Hi Yiannis,
There are a few possible approaches to defining a custom index, depending on the kinds of queries you are trying to optimize.
The C++ index API is defined by the base class TableIndex in src/ee/indexes/tableindex.h. This allows "arbitrary implementations" to be used by the existing index scan and nest loop index join executor code.
Selection of index implementations is determined in src/ee/indexes/tableindexfactory.cpp. This is where a "fork" would have to be inserted that detected that the custom index is the most suitable for a given index definition.
src/ee/indexes/indexkey.h defines classes for "index key" structures which are all variations on a tuple of values.
The common API to these classes is also implicitly part of the index API. Depending on your needs, new key structures may need to be defined.
That covers one basic facet of custom index implementation. Here are a few others:
-- Custom indexes typically optimize custom SQL functions which have to be supported both on the C++ execution engine and in the java SQL parser.
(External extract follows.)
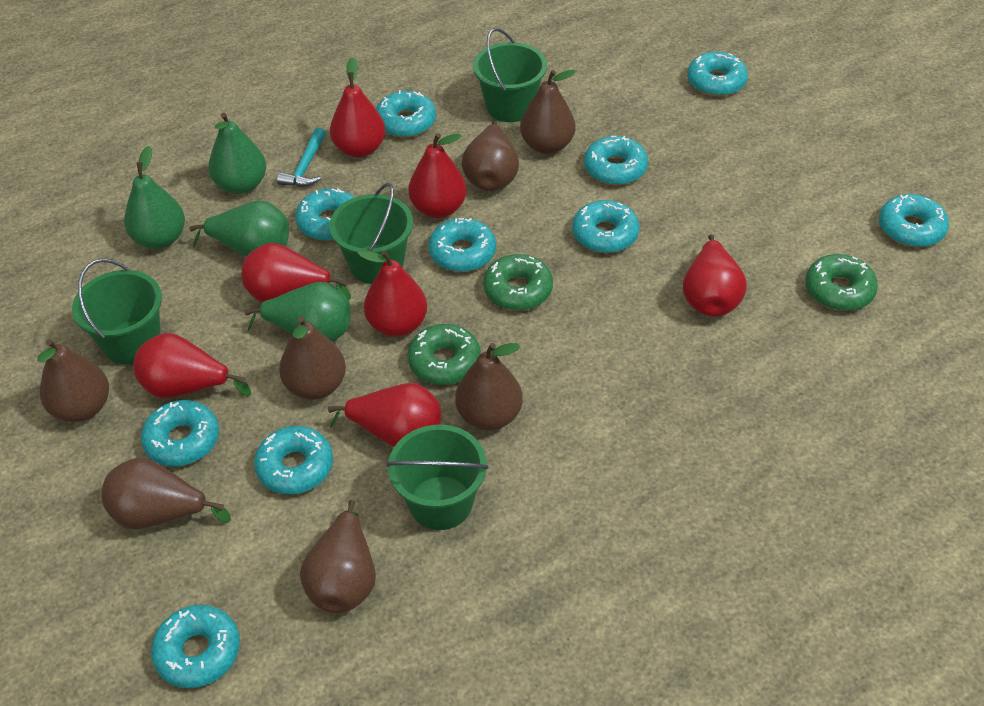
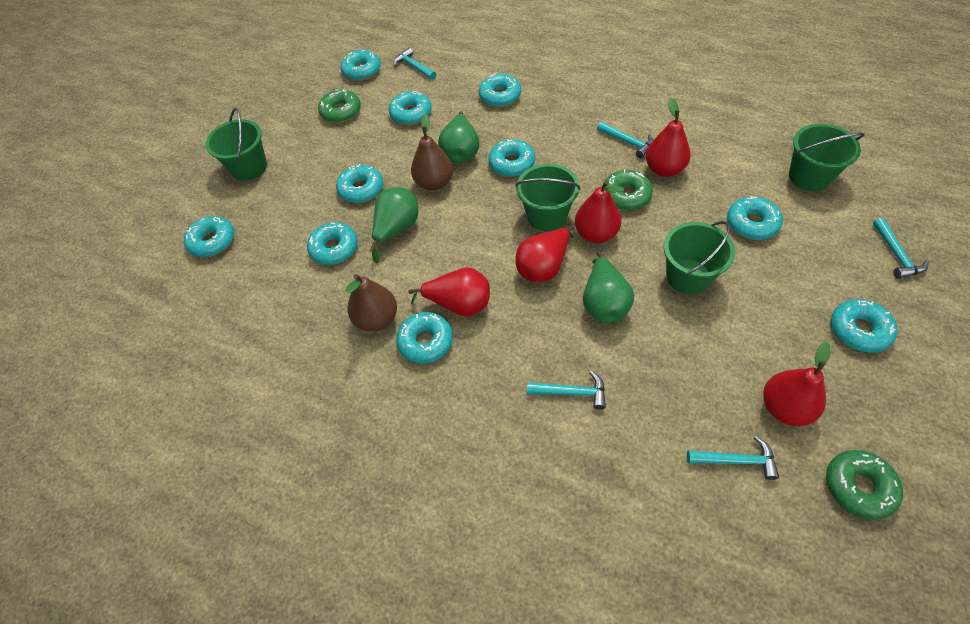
brown pear: [37,339,109,422] [101,457,231,529] [279,316,346,400] [300,500,376,613] [455,343,523,430] [462,121,519,191] [520,70,576,154] = 7 -> [346,274,397,331] [411,114,453,191] = 2
green pear: [124,146,185,249] [189,201,289,256] [209,113,266,194] [244,282,351,342] = 4 -> [370,187,419,264] [438,111,479,163] [583,251,634,323] = 3
red pear: [133,333,251,399] [242,243,351,303] [328,383,441,447] [330,57,386,157] [358,250,427,337] [408,133,467,218] [683,234,747,317] = 7 -> [408,267,490,317] [515,225,575,282] [575,181,624,243] [646,98,691,177] [763,342,830,426] = 5
turquoise hammer: [277,128,326,187] = 1 -> [394,48,436,80] [527,371,606,410] [597,122,653,158] [687,436,779,480] [873,218,929,279] = 5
There is a framework for defining new sql functions and a recipe described at:
https://github.com/VoltDB/voltdb/wiki/Implementing-sql-functions
-- Some thought should be given to indexed column and expression types.
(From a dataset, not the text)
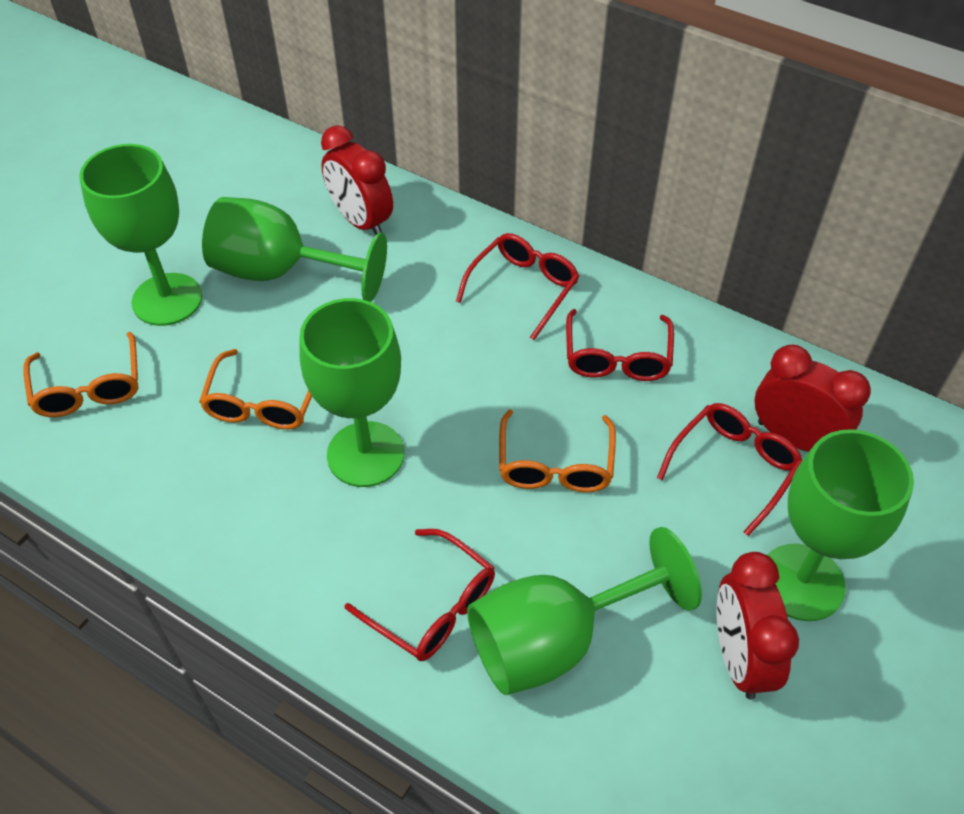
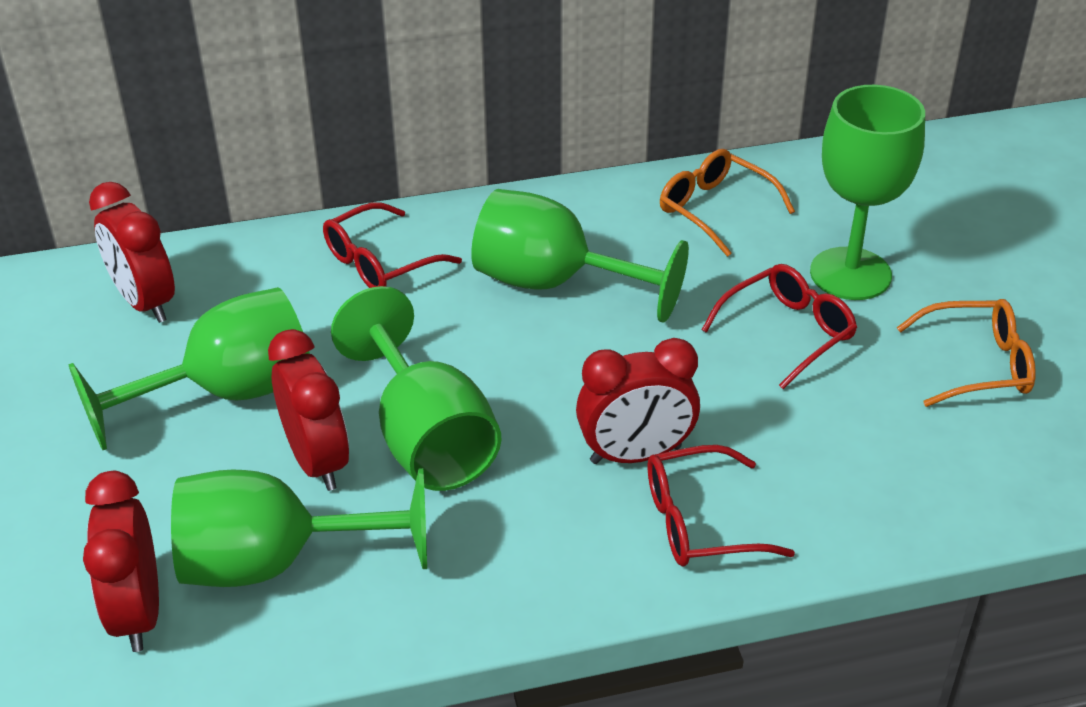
orange glasses: [23,332,139,417] [199,349,312,429] [499,409,616,492] = 3 -> [660,149,795,257] [897,299,1036,407] = 2
red clock: [321,125,393,235] [717,552,799,700] [755,344,871,452] = 3 -> [83,471,159,652] [89,182,175,323] [268,329,349,491] [576,338,700,464] = 4
red glasses: [344,529,495,661] [456,233,579,340] [566,309,674,381] [657,403,802,536] = 4 -> [323,202,462,288] [648,445,795,566] [702,264,857,389] = 3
VoltDB's type system is not easily extensible, so there is a great advantage to storing your indexed values using existing types like INTEGER, VARCHAR, VARBINARY, or some combination (using multiple columns/arguments in parallel).
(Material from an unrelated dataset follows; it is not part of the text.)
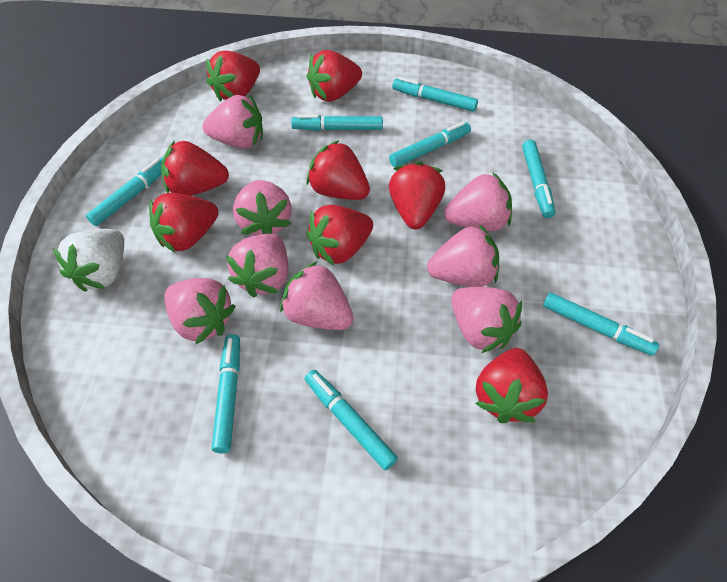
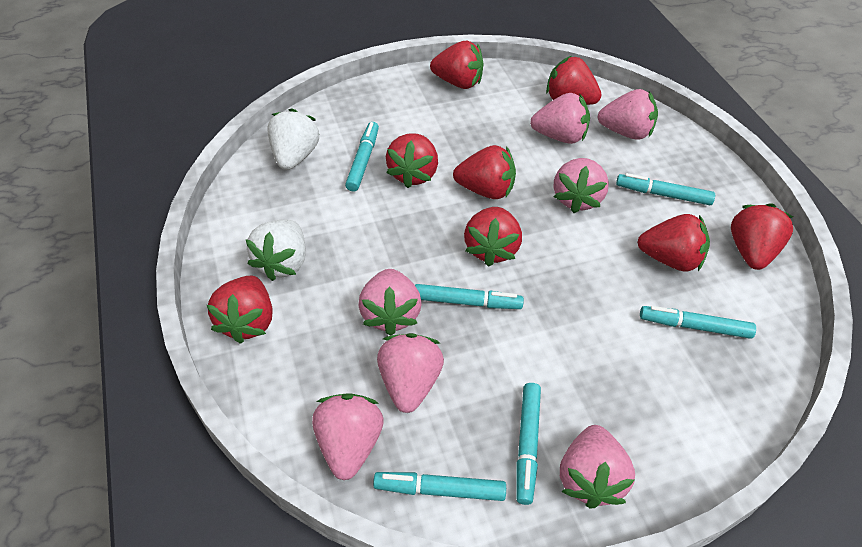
pink strawberry: [165,278,236,344] [202,95,263,149] [226,233,288,298] [233,180,292,236] [280,261,353,330] [427,224,499,287] [444,173,512,231] [451,287,522,353] = 8 -> [312,393,384,480] [358,269,422,336] [377,333,444,413] [530,93,590,144] [553,158,609,213] [560,425,635,509] [597,89,658,140] = 7
turquoise marker: [86,157,163,226] [212,334,240,453] [291,115,383,131] [305,370,398,470] [389,121,471,167] [392,77,478,112] [522,140,555,218] [543,293,659,356] = 8 -> [345,122,379,191] [373,472,506,501] [415,284,524,309] [516,383,541,505] [616,173,715,205] [640,306,756,339] = 6
white strawberry: [53,229,124,292] = 1 -> [245,220,306,281] [268,108,319,170] = 2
-- In some cases, it may be necessary to change the java DDL parser and compiler --
other cases may be covered by the existing code for defining indexes on functions/expressions of columns and constants.
-- In some cases, it may be necessary to change the java query planner -- other cases may be covered by the existing code for applying a given index to a given query.
Spatial indexing is a topic of interest to the VoltDB team, but we have not yet committed to a development/delivery schedule.
My initial take on it is that it would not strictly require support for new TYPES, but WILL likely (at least eventually) require some support in all of these other code areas.